We know that there are wonderful people working in social care, we know how hard they work and we know about the wonderful long-term relationships that they establish with the people they care for—making the death of such a person even more painful. Of course we must ensure that they have security in this country, and the issue of visas must be dealt with.

Of course we need more testing, as has been said, and of course that should have happened a long time ago. I understand that residents with symptoms and those being transferred to care homes will now be tested. I wonder when that will be completed and when all workers in care homes and domiciliary care will have had the chance to be tested.

I should mention in passing that not all people in care are elderly; there are young people who need help as well, and their problems are slightly different from the needs of the elderly but are still important.

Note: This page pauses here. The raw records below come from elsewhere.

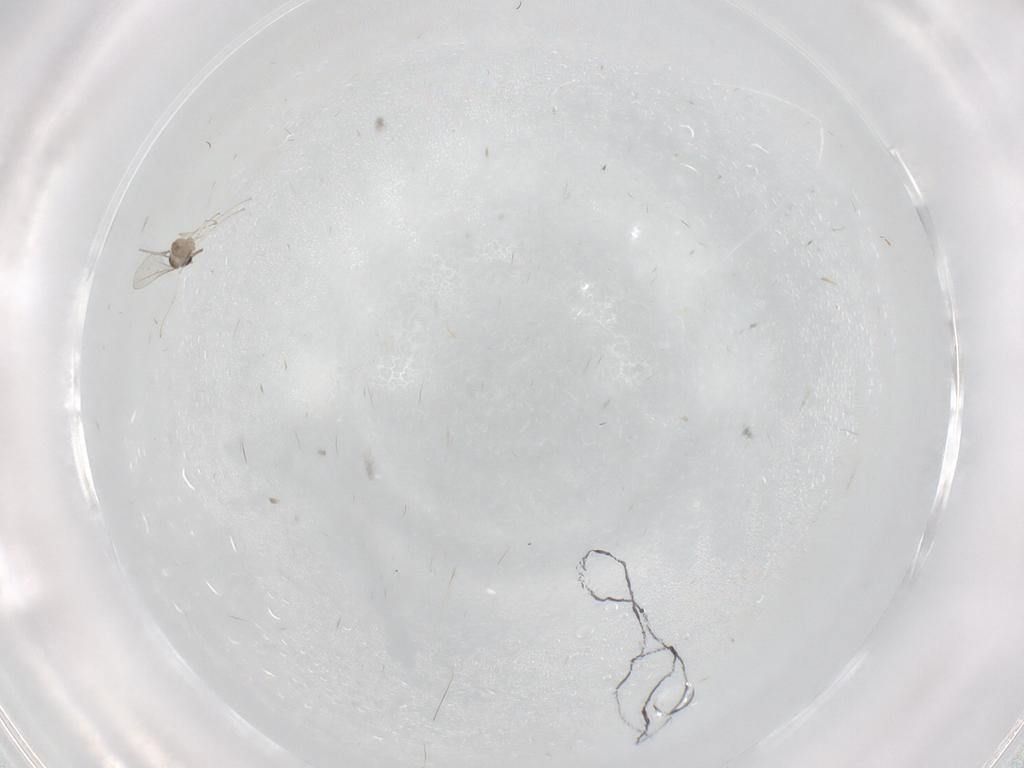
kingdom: Animalia
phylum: Arthropoda
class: Insecta
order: Diptera
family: Cecidomyiidae
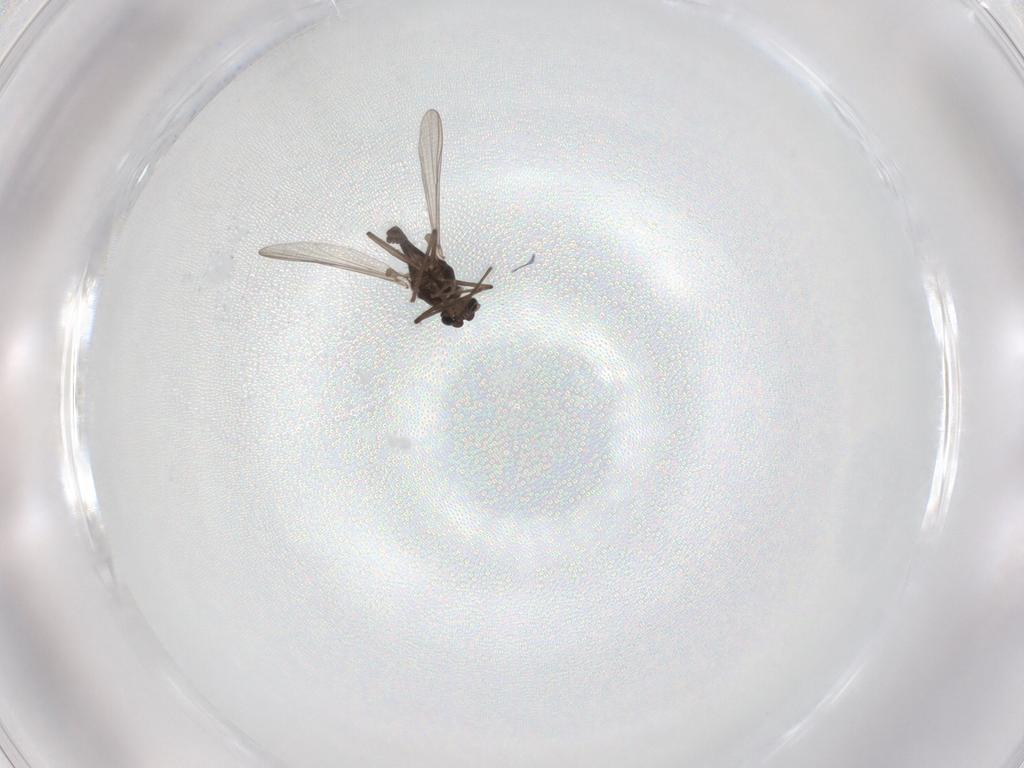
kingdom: Animalia
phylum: Arthropoda
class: Insecta
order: Diptera
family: Chironomidae
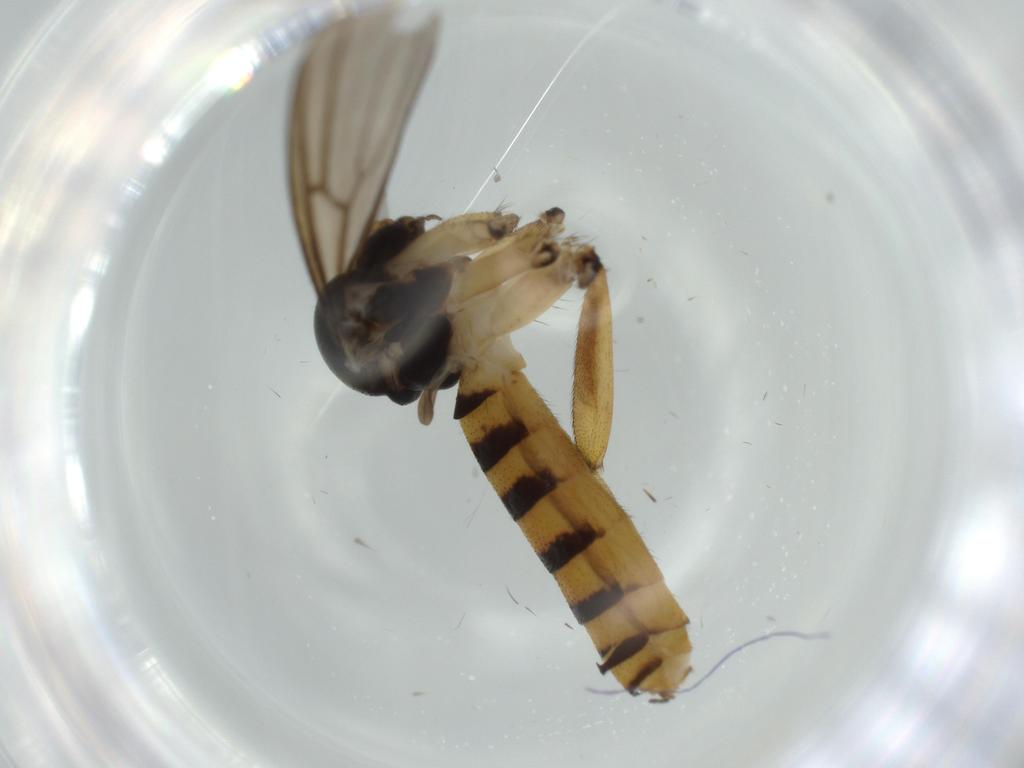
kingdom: Animalia
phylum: Arthropoda
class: Insecta
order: Diptera
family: Mycetophilidae
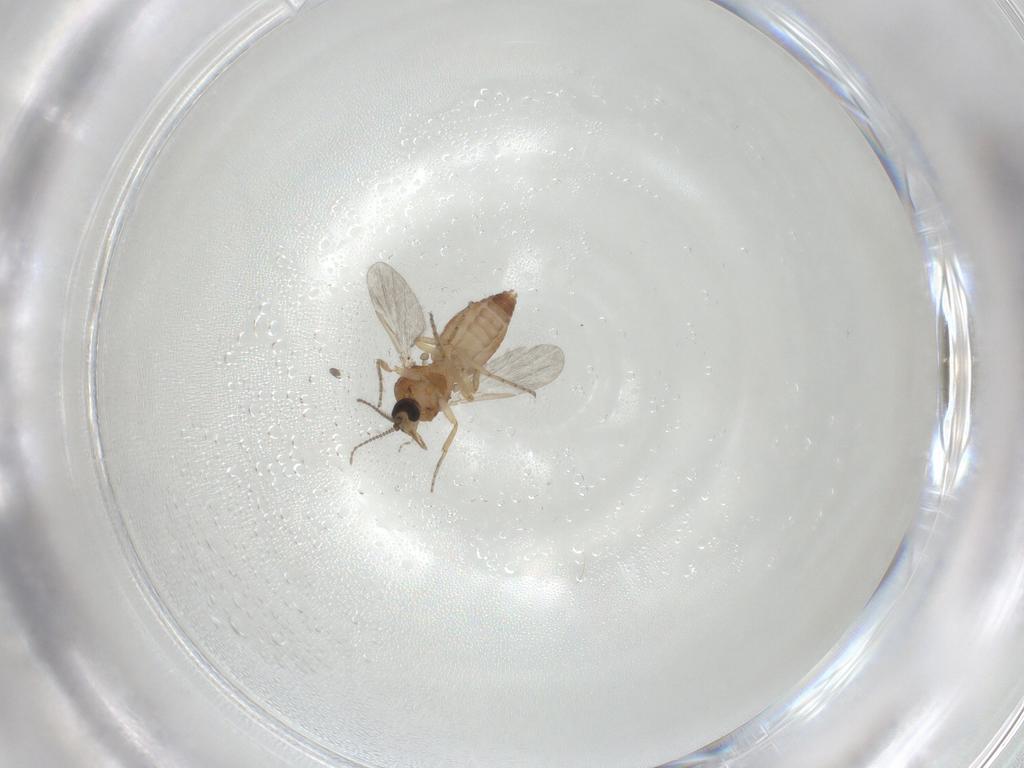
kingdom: Animalia
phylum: Arthropoda
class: Insecta
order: Diptera
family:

I turn to domiciliary services, which tend to be forgotten. Visits by care workers to homes where a single isolated person is on their own are crucial—not just for their health and needs but to lessen the sense of isolation. Domiciliary workers who call on people’s homes often provide their only link with the outside world. If that were to stop because of the present crisis, that would be a disaster. Of course, as a society and a country we depend very much on family members to provide care. If one falls ill, there is an even more difficult situation for the care workers who have to come in; that appears to be the difficulty at the moment. I know of one care worker who has a long journey by Tube every day to his place of work. Until recently he was given two masks per day, which was hardly enough given that he visited many people per day and per week.

In the long term, surely the social care sector needs a sustainable funding settlement so that it can look forward sensibly to the future. We have to reform the social care system, ensuring that the long-awaited Green Paper says something about it—although I suppose that is a long way away. Finally, in many health sectors there are the royal colleges—the Royal College of GPs, the Royal College of Physicians and so on. Would it not be right if social care workers, both in care homes and in the domiciliary sector, had a royal college of social care to speak for them? Would that not be a good idea? It would be able to fight their corner better than it is being fought at the moment.